Firstly, if the study does not report actual atmospheric data for pressure at the study locations during treatment, it will be incomplete. Remember, for a non-rigid chamber, treatment pressure is measured by adding the actual ambient pressure to the pressure added by the compressor used to inflate the chamber. There is no way to measure the actual treatment pressure without knowing the actual ambient atmospheric pressure at the time of treatment.
Side note: It could be tempting for one to read a weather report from the National Weather Service in the U.S. and simply think that the pressure reported is the actual ambient atmospheric pressure at the study location (station pressure). Unfortunately, that’s not how it usually works. The National Weather Service typically reports “altimeter pressure” and “sea-level pressure”. See section 11.6, Table 11-2 from the Federal Meteorological Handbook No. 1. These adjusted pressures (corrected for elevation and temperature) are done to make pressure systems on weather maps more meaningful (and not simply reflective of the topography), and to allow aircraft pilots to adjust their instruments to the current conditions. With an altimeter calibrated to what the pressure “would be” at sea-level, instruments can accurately reflect the actual altitude of the plane. This is important if you intend to land on a runway that is always 1135 ft. above sea-level.
Secondly, if the study does not claim to have “measured” the treatment pressure, but instead asserts that it is 1.3 ATA, it will be difficult for any publication to substantiate the claim that the treatment pressure was uniformly (or even approximately) 1.3 Atmospheres Absolute at all study locations, due to the varying elevations of the study locations.
Let’s use Phoenix, Arizona (one of the study locations) as an example. The elevation of Phoenix, Arizona is approximately 1135 ft. above sea-level. This means that the ambient atmospheric pressure is about 14.10 PSI simply due to the elevation. 14.10 PSI plus an added 4 PSI gives us a total of 18.10 PSI – 1.232 ATA! Using Dr. Rossignol’s statement,
“HBOT measurements are typically reported to 2 significant figures, i.e. 1.3, 1.5, 2.0, 2.4, 3.0 ATA, etc…”

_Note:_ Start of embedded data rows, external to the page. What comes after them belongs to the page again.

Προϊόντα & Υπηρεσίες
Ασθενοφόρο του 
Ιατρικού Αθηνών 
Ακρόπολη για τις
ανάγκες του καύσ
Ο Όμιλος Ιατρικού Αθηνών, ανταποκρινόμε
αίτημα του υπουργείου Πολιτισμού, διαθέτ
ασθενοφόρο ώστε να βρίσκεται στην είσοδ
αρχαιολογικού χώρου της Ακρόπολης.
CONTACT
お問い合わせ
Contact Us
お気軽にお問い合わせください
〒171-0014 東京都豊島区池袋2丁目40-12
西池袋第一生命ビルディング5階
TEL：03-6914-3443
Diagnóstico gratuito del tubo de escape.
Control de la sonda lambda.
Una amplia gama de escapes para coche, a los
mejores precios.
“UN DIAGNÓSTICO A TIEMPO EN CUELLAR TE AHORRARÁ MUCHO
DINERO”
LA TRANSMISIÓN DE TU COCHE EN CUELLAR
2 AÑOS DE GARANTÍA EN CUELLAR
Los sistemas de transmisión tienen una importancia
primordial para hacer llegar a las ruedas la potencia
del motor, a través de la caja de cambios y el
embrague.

1.232 ATA in Dr. Rossignol’s words, “properly rounds to” 1.2 ATA!
Will the study report this? Or will it claim a very unlikely (if not impossible) treatment pressure of 1.3 Atmospheres Absolute? Following Dr. Rossignol’s apparent rounding preferences, we’re talking about a potential overstatement of the pressure added by the hyperbaric chamber of 50% for Phoenix alone. The Lynchburg, Virgina study location will quite likely present similar problems (elevation 938 ft. above sea-level) for Rossignol’s work. Is Dr. Rossignol, really concerned about the accuracy of the science in his work? We might just find out soon enough.
For anyone interested, here’s a table of estimated total pressure provided by a Vitaeris 320 at selected U.S. cities. Keep in mind that these estimates reflect the manufacturer’s specification of 4 PSI of operating pressure, and the expected atmospheric pressure due to elevation alone, and do not account for the slight variations in the weather. (Elevations retrieved from Airnav.com).

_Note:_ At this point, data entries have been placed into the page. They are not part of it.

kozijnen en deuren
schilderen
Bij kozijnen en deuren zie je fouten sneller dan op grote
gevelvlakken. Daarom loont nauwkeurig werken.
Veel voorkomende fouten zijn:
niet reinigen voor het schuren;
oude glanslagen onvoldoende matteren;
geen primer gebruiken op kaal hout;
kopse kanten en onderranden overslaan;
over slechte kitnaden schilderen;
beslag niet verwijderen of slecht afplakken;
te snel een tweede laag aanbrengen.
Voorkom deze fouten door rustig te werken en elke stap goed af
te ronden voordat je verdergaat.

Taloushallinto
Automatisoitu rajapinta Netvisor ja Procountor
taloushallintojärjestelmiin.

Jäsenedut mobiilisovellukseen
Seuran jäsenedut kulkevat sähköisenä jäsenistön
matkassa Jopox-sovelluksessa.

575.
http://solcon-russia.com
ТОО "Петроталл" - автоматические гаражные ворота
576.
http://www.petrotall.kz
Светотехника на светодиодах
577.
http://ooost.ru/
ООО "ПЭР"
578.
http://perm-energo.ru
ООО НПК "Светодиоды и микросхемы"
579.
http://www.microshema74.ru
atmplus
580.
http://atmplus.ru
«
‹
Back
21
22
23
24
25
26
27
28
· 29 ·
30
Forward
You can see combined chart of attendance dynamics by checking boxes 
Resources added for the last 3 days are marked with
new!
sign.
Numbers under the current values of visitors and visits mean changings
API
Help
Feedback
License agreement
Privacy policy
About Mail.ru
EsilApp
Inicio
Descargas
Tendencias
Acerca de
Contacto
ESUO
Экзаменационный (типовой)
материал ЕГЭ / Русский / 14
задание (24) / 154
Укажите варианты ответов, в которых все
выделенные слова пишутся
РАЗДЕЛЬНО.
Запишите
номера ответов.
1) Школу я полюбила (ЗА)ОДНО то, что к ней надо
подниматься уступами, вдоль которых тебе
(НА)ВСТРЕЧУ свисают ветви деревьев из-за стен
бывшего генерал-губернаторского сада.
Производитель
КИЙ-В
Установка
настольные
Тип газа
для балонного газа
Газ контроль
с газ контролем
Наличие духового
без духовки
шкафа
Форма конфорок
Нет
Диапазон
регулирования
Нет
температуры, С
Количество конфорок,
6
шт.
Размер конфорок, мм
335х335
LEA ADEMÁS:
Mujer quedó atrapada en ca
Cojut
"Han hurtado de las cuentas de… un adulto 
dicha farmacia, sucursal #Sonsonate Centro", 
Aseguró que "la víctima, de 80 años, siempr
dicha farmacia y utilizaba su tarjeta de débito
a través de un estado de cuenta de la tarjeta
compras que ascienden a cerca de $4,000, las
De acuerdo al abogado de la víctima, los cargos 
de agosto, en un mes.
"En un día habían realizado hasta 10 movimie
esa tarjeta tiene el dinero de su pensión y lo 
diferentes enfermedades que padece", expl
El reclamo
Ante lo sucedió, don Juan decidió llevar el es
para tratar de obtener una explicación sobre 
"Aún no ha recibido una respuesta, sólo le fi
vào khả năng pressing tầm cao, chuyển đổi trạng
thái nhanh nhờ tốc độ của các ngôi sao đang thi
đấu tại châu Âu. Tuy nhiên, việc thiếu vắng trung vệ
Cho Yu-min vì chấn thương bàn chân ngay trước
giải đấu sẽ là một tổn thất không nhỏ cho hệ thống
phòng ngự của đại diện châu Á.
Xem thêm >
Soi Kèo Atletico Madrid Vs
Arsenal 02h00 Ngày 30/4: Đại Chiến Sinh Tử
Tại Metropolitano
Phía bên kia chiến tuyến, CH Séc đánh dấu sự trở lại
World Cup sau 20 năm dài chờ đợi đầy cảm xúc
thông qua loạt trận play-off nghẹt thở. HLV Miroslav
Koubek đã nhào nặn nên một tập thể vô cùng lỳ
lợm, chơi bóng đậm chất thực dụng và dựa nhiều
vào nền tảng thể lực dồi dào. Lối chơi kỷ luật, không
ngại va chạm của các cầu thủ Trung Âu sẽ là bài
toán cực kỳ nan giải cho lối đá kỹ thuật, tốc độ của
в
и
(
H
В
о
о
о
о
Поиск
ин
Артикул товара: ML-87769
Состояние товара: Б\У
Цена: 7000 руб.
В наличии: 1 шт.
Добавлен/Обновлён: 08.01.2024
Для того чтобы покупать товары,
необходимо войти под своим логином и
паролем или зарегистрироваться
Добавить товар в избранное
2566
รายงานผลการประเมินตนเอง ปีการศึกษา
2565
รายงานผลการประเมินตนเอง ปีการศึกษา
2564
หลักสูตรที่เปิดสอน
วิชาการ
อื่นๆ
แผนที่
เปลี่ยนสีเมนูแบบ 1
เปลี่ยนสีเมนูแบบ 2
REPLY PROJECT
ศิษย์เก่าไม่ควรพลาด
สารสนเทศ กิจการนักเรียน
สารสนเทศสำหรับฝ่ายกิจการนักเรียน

It’s no surprise that parents of autistic children who “believe” that “mild hyperbarics” will somehow provide benefit for autism itself, would seek insurance reimbursement. In fact, some may interpret a statement by Dr. Rossignol to express such a view:
One of the reasons we wanted to study the 1.3 ATA chambers is because this is something that is available at home. We hope that if it does work and is proven, we can begin to have insurance reimburse for hyperbaric and this is one of our goals, as well.
Besides the obvious problem that scientifically “proving” that treatment with “1.3 ATA” will be difficult with chambers that likely don’t provide 1.3 Atmospheres Absolute, what are insurance companies supposed to think? Would insurance companies like the idea of reimbursing for HBOT treatment at a specific pressure that really isn’t?